**Trecho selecionado:**
Na visão de Bakhtin (2003), o emprego «da língua efetua-se em forma de
enunciados (orais e escritos), concretos e únicos, que emanam dos integrantes
de uma ou de outra esfera da atividade humana» e são caracterizados pelo conteúdo
(temático), por seu estilo verbal e, sobretudo por sua construção composicional
(p. 261). O conteúdo temático está associado ao domínio de sentido do texto e o
estilo de linguagem (verbal) corresponde «ao conjunto de procedimentos de
acabamento de um enunciado», ou seja, são os recursos lexicais, fraseológicos e
gramaticais da língua utilizados para elaborá-lo. A construção composicional
está relacionada ao tipo de estruturação ou organização do enunciado e de
acabamento, ou seja, «tipo de relação entre o locutor e os outros parceiros da
comunicação verbal» (BAKHTIN, 2003, p. 266).

**Dados apresentados:**
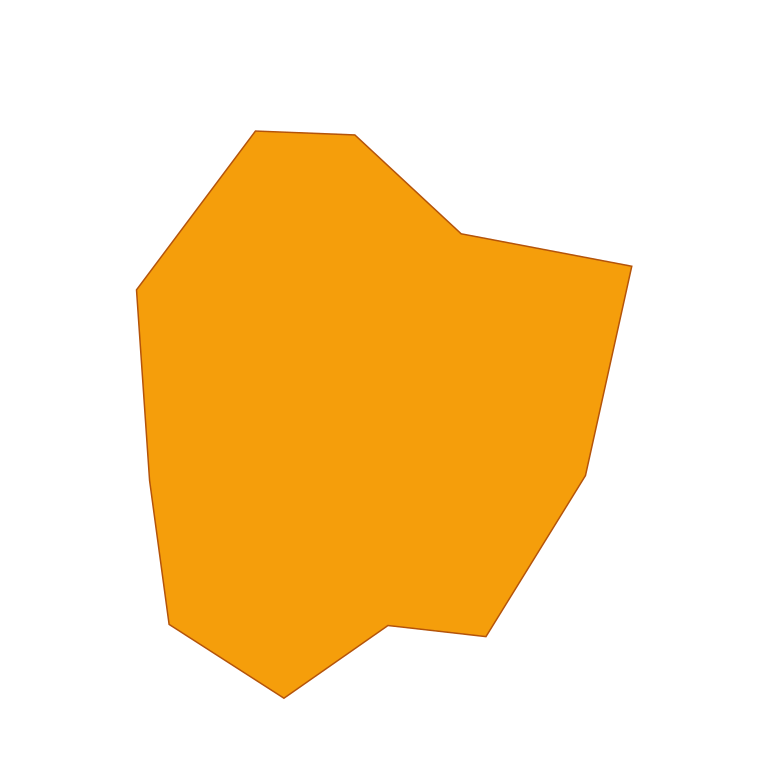 map outline of Tatabánya (Natural Earth projection), rotated 255°
{"feature_id": "HUN-4906", "entity_name": "Tatabánya", "entity_type": "Urban county", "adm_level": 1, "iso_a3": "HUN", "parent_name": "Hungary", "parent_adm1": "", "projection": "natural_earth1", "projection_center": [18.448, 47.563], "detail": "fine", "context": "isolated", "style": "filled", "palette": "amber", "viewbox_px": 768, "rotation_deg": 255, "n_neighbors": 0, "source": "natural_earth", "source_scale": "10m", "svg_char_len": 315}
<svg xmlns="http://www.w3.org/2000/svg" viewBox="0 0 768 768"><g transform="rotate(255 384 384)"><path d="M632.1,420.3L509.1,497.4L433.6,653.8L243.4,554.9L113.6,417.1L149.7,325.3L106.4,206.0L207.4,114.2L351.5,132.6L539.0,169.3L661.6,325.3L632.1,420.3Z" fill="#f59e0b" stroke="#b45309" stroke-width="1.5"/></g></svg>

**Questões para resolver:**
**1)** Por favor, edite no texto sobre Bakhtin a parte que vai de "Na visão de" até "2003, p. 266).", trocando "locutor" por "falante".
**2)** Segundo o texto sobre Bakhtin, por quais três aspectos os enunciados são caracterizados?
A listagem não é necessária para resolver as tarefas.

**Respostas do exercício:**
**1)**
Na visão de Bakhtin (2003), o emprego «da língua efetua-se em forma de
enunciados (orais e escritos), concretos e únicos, que emanam dos integrantes
de uma ou de outra esfera da atividade humana» e são caracterizados pelo conteúdo
(temático), por seu estilo verbal e, sobretudo por sua construção composicional
(p. 261). O conteúdo temático está associado ao domínio de sentido do texto e o
estilo de linguagem (verbal) corresponde «ao conjunto de procedimentos de
acabamento de um enunciado», ou seja, são os recursos lexicais, fraseológicos e
gramaticais da língua utilizados para elaborá-lo. A construção composicional
está relacionada ao tipo de estruturação ou organização do enunciado e de
acabamento, ou seja, «tipo de relação entre o falante e os outros parceiros da
comunicação verbal» (BAKHTIN, 2003, p. 266).

**2)** Pelo conteúdo temático, pelo estilo verbal e pela construção composicional.